_WHAT IS EXPECTED_
Please transcribe the data that follows without the pictures, keeping every word the same.

----

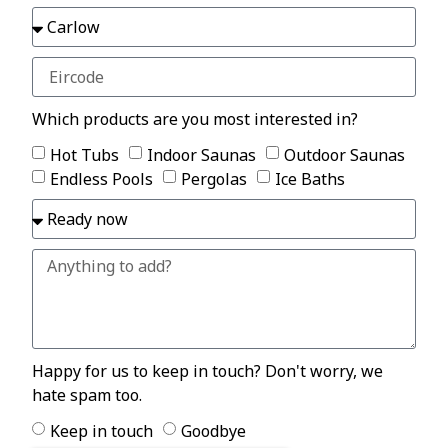
Which products are you most interested in?
Hot Tubs
Indoor Saunas
Outdoor Saunas
Endless Pools
Pergolas
Ice Baths
Happy for us to keep in touch? Don't worry, we
hate spam too.
Keep in touch
Goodbye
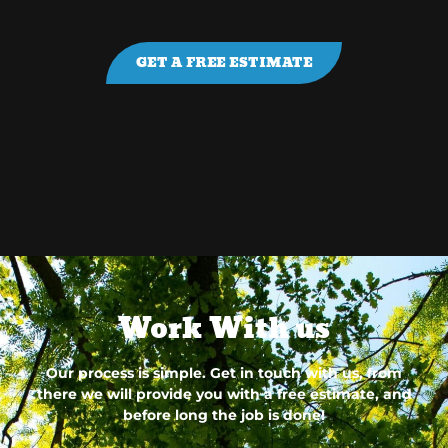
GET A FREE ESTIMATE
Work With us
Our process is simple. Get in touch with us, from
there we will provide you with a free estimate, and
before long the job is done!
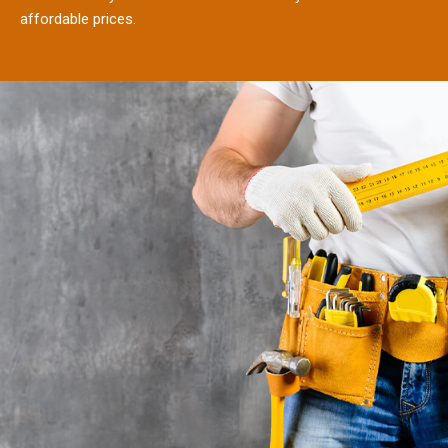
affordable prices.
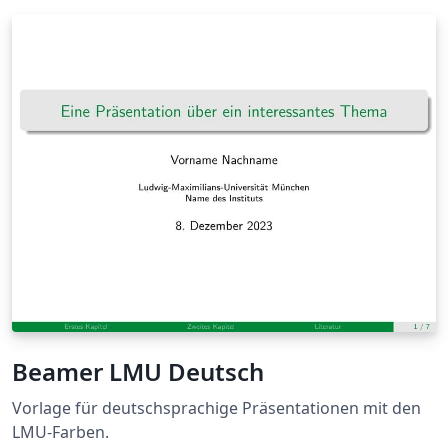
Beamer LMU Deutsch
Vorlage für deutschsprachige Präsentationen mit den
LMU-Farben.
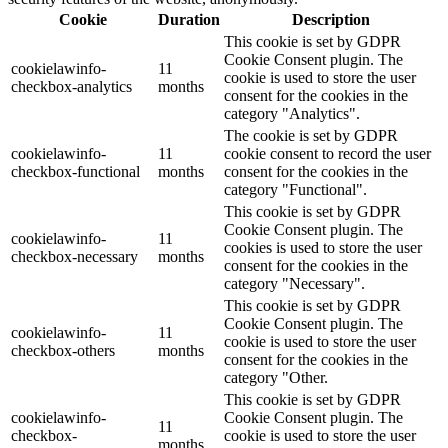
Cookie
Duration
Description
This cookie is set by GDPR
Cookie Consent plugin. The
cookielawinfo-
11
cookie is used to store the user
checkbox-analytics
months
consent for the cookies in the
category "Analytics".
The cookie is set by GDPR
cookielawinfo-
11
cookie consent to record the user
checkbox-functional
months
consent for the cookies in the
category "Functional".
This cookie is set by GDPR
Cookie Consent plugin. The
cookielawinfo-
11
cookies is used to store the user
checkbox-necessary
months
consent for the cookies in the
category "Necessary".
This cookie is set by GDPR
Cookie Consent plugin. The
cookielawinfo-
11
cookie is used to store the user
checkbox-others
months
consent for the cookies in the
category "Other.
This cookie is set by GDPR
cookielawinfo-
Cookie Consent plugin. The
11
checkbox-
cookie is used to store the user
months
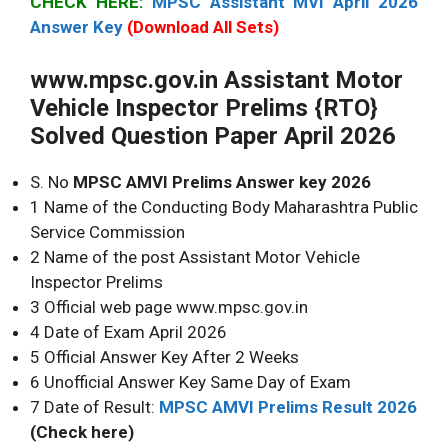
CHECK HERE:
MPSC Assistant MVI April 2026
Answer Key
(Download All Sets)
www.mpsc.gov.in Assistant Motor
Vehicle Inspector Prelims {RTO}
Solved Question Paper April 2026
S. No
MPSC AMVI Prelims Answer key 2026
1 Name of the Conducting Body Maharashtra Public
Service Commission
2 Name of the post Assistant Motor Vehicle
Inspector Prelims
3 Official web page www.mpsc.gov.in
4 Date of Exam April 2026
5 Official Answer Key After 2 Weeks
6 Unofficial Answer Key Same Day of Exam
7 Date of Result:
MPSC AMVI Prelims Result 2026
(Check here)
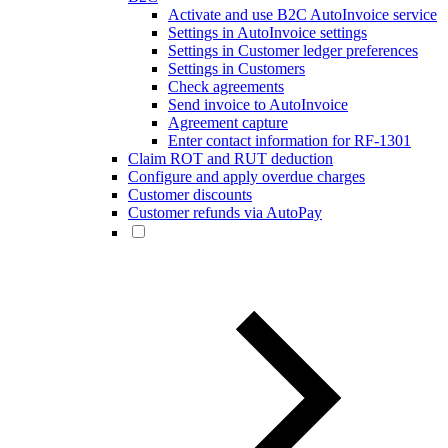
Activate and use B2C AutoInvoice service
Settings in AutoInvoice settings
Settings in Customer ledger preferences
Settings in Customers
Check agreements
Send invoice to AutoInvoice
Agreement capture
Enter contact information for RF-1301
Claim ROT and RUT deduction
Configure and apply overdue charges
Customer discounts
Customer refunds via AutoPay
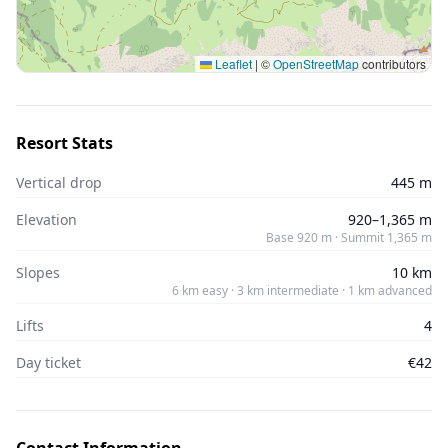
Leaflet
|
©
OpenStreetMap
contributors
Resort Stats
Vertical drop
445 m
Elevation
920–1,365 m
Base 920 m · Summit 1,365 m
Slopes
10 km
6 km easy · 3 km intermediate · 1 km advanced
Lifts
4
Day ticket
€42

----

_SOLUTION TO THE EXERCISE_
Which products are you most interested in?
Hot Tubs
Indoor Saunas
Outdoor Saunas
Endless Pools
Pergolas
Ice Baths
Happy for us to keep in touch? Don't worry, we
hate spam too.
Keep in touch
Goodbye
GET A FREE ESTIMATE
Work With us
Our process is simple. Get in touch with us, from
there we will provide you with a free estimate, and
before long the job is done!
affordable prices.
Beamer LMU Deutsch
Vorlage für deutschsprachige Präsentationen mit den
LMU-Farben.
Cookie
Duration
Description
This cookie is set by GDPR
Cookie Consent plugin. The
cookielawinfo-
11
cookie is used to store the user
checkbox-analytics
months
consent for the cookies in the
category "Analytics".
The cookie is set by GDPR
cookielawinfo-
11
cookie consent to record the user
checkbox-functional
months
consent for the cookies in the
category "Functional".
This cookie is set by GDPR
Cookie Consent plugin. The
cookielawinfo-
11
cookies is used to store the user
checkbox-necessary
months
consent for the cookies in the
category "Necessary".
This cookie is set by GDPR
Cookie Consent plugin. The
cookielawinfo-
11
cookie is used to store the user
checkbox-others
months
consent for the cookies in the
category "Other.
This cookie is set by GDPR
cookielawinfo-
Cookie Consent plugin. The
11
checkbox-
cookie is used to store the user
months
CHECK HERE:
MPSC Assistant MVI April 2026
Answer Key
(Download All Sets)
www.mpsc.gov.in Assistant Motor
Vehicle Inspector Prelims {RTO}
Solved Question Paper April 2026
S. No
MPSC AMVI Prelims Answer key 2026
1 Name of the Conducting Body Maharashtra Public
Service Commission
2 Name of the post Assistant Motor Vehicle
Inspector Prelims
3 Official web page www.mpsc.gov.in
4 Date of Exam April 2026
5 Official Answer Key After 2 Weeks
6 Unofficial Answer Key Same Day of Exam
7 Date of Result:
MPSC AMVI Prelims Result 2026
(Check here)
Activate and use B2C AutoInvoice service
Settings in AutoInvoice settings
Settings in Customer ledger preferences
Settings in Customers
Check agreements
Send invoice to AutoInvoice
Agreement capture
Enter contact information for RF-1301
Claim ROT and RUT deduction
Configure and apply overdue charges
Customer discounts
Customer refunds via AutoPay
Leaflet
|
©
OpenStreetMap
contributors
Resort Stats
Vertical drop
445 m
Elevation
920–1,365 m
Base 920 m · Summit 1,365 m
Slopes
10 km
6 km easy · 3 km intermediate · 1 km advanced
Lifts
4
Day ticket
€42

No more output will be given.